▸ **Teks Sumber**:
..............................

Skip to main content

Mengetahui Bhisama Warga Pande (bag.2) Ketiga dan Keempat

Informasi (lanjutan) berikut saya turunkan sebagai sebuah bahan pembelajaran agar Semeton Yowana Warga Pande khususnya dan Semeton Warga Pande umumnya dapat mengetahui secara garis besar terkait 6 (enam) Bhisama Warga Pande (dipecah menjadi 3 tulisan) dalam kegiatan Dharmawacana di Museum Seni ‘Keris’ Neka hari Minggu tanggal 15 Agustus 2010. Bagi yang belum mengetahui apa pengertian Bhisama secara umum (dari dua sisi), dapat melihat kembali tulisan (tepatnya, pertanyaan) saya sebelumnya terkait ‘Sejarah Bhisama Warga Pande.

* * *

Bhisama ketiga, berupa bhisama agar Warga Pande mematuhi larangan atau pantangan atau perbuatan yang harus dihindari, yaitu perbuatan Asta Candhala, agar Warga Pande berhasil menjadi pemimpin manusia yang utama.

Adapun yang dimaksud dengan perbuatan Asta Chandala yaitu :

  1. Amahat, ngaran manginum amdya, metu mawero (minum minuman keras yang memabukan)
  2. Amalanathing, ngaran maka balandhang jejuden (menjadi bandar judi)
  3. Anjagal, ngaran amati mati pasa, madwal daging mentah (membunuh binatang dan menjadi penjual daging mentah)
  4. Amande lemah, ngaran akarya payuk pane (membuat periuk dan barang tembikar lain dari tanah)
  5. Anyuledang, ananggap upah nebuk padi (menjadi tukang tumbuk padi)
  6. Anapis, ngaran amangan sesaning wang len (makan makanan sisa orang lain) ; Amurug papali ngaran (jangan melanggar pantangan)
  7. Amangan klalatu (makan laron/dedalu)
  8. Iwak pinggul ngaran dedeleg (ikan gabus atau jeleg)

*

Secara pemahaman saya pribadi, terkait Bhisama Ketiga ini sebagian hukumnya Mutlak dan sebagian lagi masih dalam tahap ‘kembali pada keyakinan’. Mengapa saya katakan demikian ?

  • Untuk 2 (dua) poin pertama, saya kira semua umat manusia (dengan ajaran agama mereka) memang sudah sepantasnya atau wajib mematuhinya, meskipun dalam prakteknya ada juga yang masih melakukannya.

..............................

▸ **Rincian Soal**: Menurut teks sumber tentang Bhisama Warga Pande, perbuatan apa yang harus dihindari Warga Pande dalam Bhisama ketiga?

▸ **Data Sumber**:
..............................

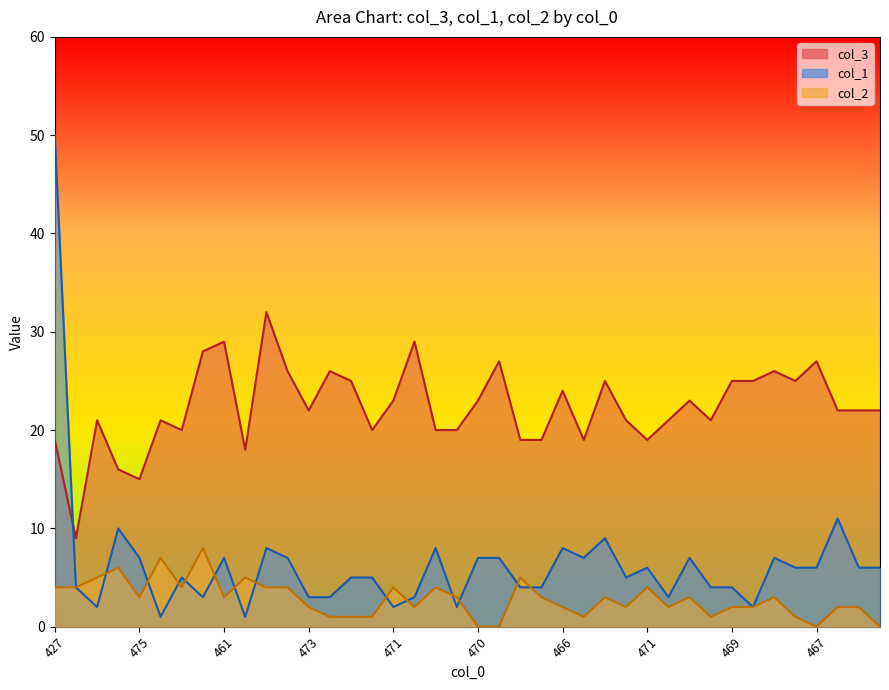

What is the difference between the second highest and second lowest values in the col_3 series?

14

..............................

▸ **Jawaban**: Perbuatan Asta Candhala.